To: mark silvers who wrote (965)9/9/1998 11:45:00 PM
From: Dayuhan  Read Replies (1) | Respond to of 1542
 
Mark,

<<With all due respect, there are many instances of god personally using violence in the Bible. Not one or two, but many. It is present in the old and new testament.>>

I'm quite aware of this. This is why I do not believe that the bible is in all cases accurate. If the bible tells me that God is vindictive, arbitrary, and violent, which I do not believe to be so, I would prefer not to believe in the book. I think that there are a number of instances in the bible, and innumerable ones outside of it, where God's name is invoked to justify wholly ungodly actions.

I don't believe in the conventional version of hell, either.

I do not believe that God uses or approves violence. I may be wrong, but that is my belief, and I stick to it.

Steve



To: mark silvers who wrote (965)9/10/1998 1:35:00 AM
From: wallacestevens  Read Replies (1) | Respond to of 1542
 
Mark, hi. Sorry, I started to respond to the violence of God in the bible and got taken up by my portfolio, of all things!!

Anyway, my point about Yahweh being one among many gods and then chosing the Hebrews coming out of Egypt speaks to this. Throughout the early bible books, Yahweh does kill but not indiscriminately. Slaughtering whole groups of people is justified as a means of taking over the land of Canaan and also of keeping the tribes pure -- kind of ethnic cleansing, I guess; ick. Anyway, the killing is brutal and creepy but not senseless.

If you read Kings 1 and 2 not as a religious book but as a saga of civil war and political assassination in a newly conquered land with many factions, both religious and political, vying for power, it makes more sense and is fascinating.

Also, from what I've studied, individual people weren't considered that important before the time of Jesus. Many people who study world religions generally consider "the Christ event" a turning point in world consciousness in which the individual person became more important than the collective he or she (but mostly he, let's face it) belonged to. This is illustrated by Jesus' sayings such as "let the dead bury the dead" (when a young man wanted to become a disciple but not until after he had buried his dying father) and "unless you hate your father and mother you cannot love me." In other words, the person's own "salvation" if you want to call it that was more important than his responsibility to his family or government.

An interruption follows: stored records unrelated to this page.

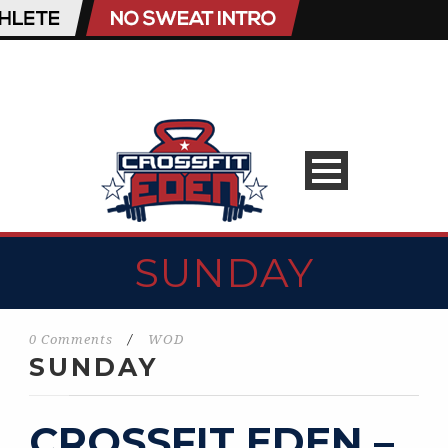
SUNDAY
0 Comments
/
WOD
SUNDAY
CROSSFIT EDEN –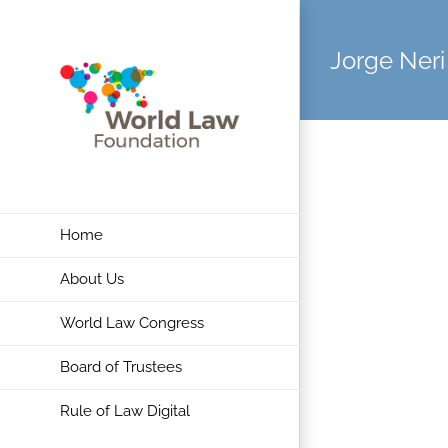
Skip
to
Jorge Neri
content
Home
About Us
World Law Congress
Board of Trustees
Rule of Law Digital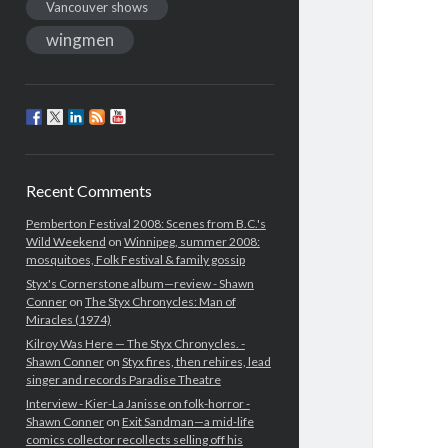
Vancouver shows
wingmen
Recent Comments
Pemberton Festival 2008: Scenes from B.C.'s
Wild Weekend
on
Winnipeg, summer 2008:
mosquitoes, Folk Festival & family gossip
Styx's Cornerstone album—review - Shawn
Conner
on
The Styx Chronycles: Man of
Miracles (1974)
Kilroy Was Here — The Styx Chronycles. -
Shawn Conner
on
Styx fires, then rehires, lead
singer and records Paradise Theatre
Interview - Kier-La Janisse on folk-horror -
Shawn Conner
on
Exit Sandman—a mid-life
comics collector recollects selling off his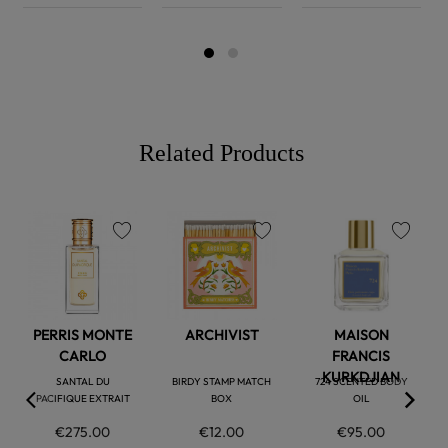
Related Products
favorite
favorite
favorite
PERRIS MONTE
ARCHIVIST
MAISON
CARLO
FRANCIS
KURKDJIAN
SANTAL DU
BIRDY STAMP MATCH
724 SCENTED BODY
PACIFIQUE EXTRAIT
BOX
OIL
€275.00
€12.00
€95.00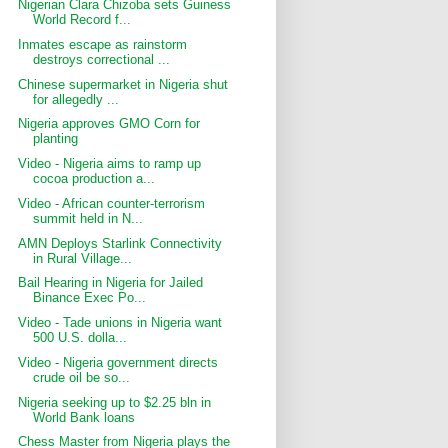
Nigerian Clara Chizoba sets Guiness
World Record f...
Inmates escape as rainstorm
destroys correctional ...
Chinese supermarket in Nigeria shut
for allegedly ...
Nigeria approves GMO Corn for
planting
Video - Nigeria aims to ramp up
cocoa production a...
Video - African counter-terrorism
summit held in N...
AMN Deploys Starlink Connectivity
in Rural Village...
Bail Hearing in Nigeria for Jailed
Binance Exec Po...
Video - Tade unions in Nigeria want
500 U.S. dolla...
Video - Nigeria government directs
crude oil be so...
Nigeria seeking up to $2.25 bln in
World Bank loans
Chess Master from Nigeria plays the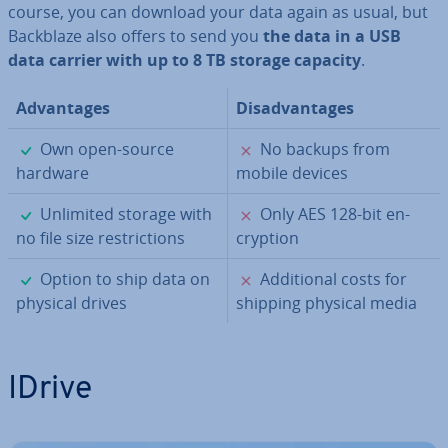
course, you can download your data again as usual, but
Backblaze also offers to send you
the data in a USB
data carrier with up to 8 TB storage capacity
.
Ad­vant­ages
Dis­ad­vant­ages
✓
✗
Own open-source
No backups from
hardware
mobile devices
✓
✗
Unlimited storage with
Only AES 128-bit en­
no file size re­stric­tions
cryp­tion
✓
✗
Option to ship data on
Ad­di­tion­al costs for
physical drives
shipping physical media
IDrive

But before that, people belonged to their families, to their tribes, to their rulers; not to themselves. To wipe out a huge chunk of them because they didn't fit in with the plans of an opposing tribe was just part of the way things were. If you were victorious, well, your gods were stronger than their gods. It isn't that Yahweh was so particularly vicious. When the Babylonians conquered Jerusalem, they brought the Jewish king's children out before him and slaughtered them all. Then they put out the king's eyes! Vicious? Yes! [The reason they did it was to put the lie to Yahweh's promise that there would always be a descendant of David on the throne in Jerusalem.]

So it wasn't just Yahweh who was so murderous. And in many ways, he was less murdurous. He absolutely prohibited the sacrifice of children while other gods of the time were still "wanting" that.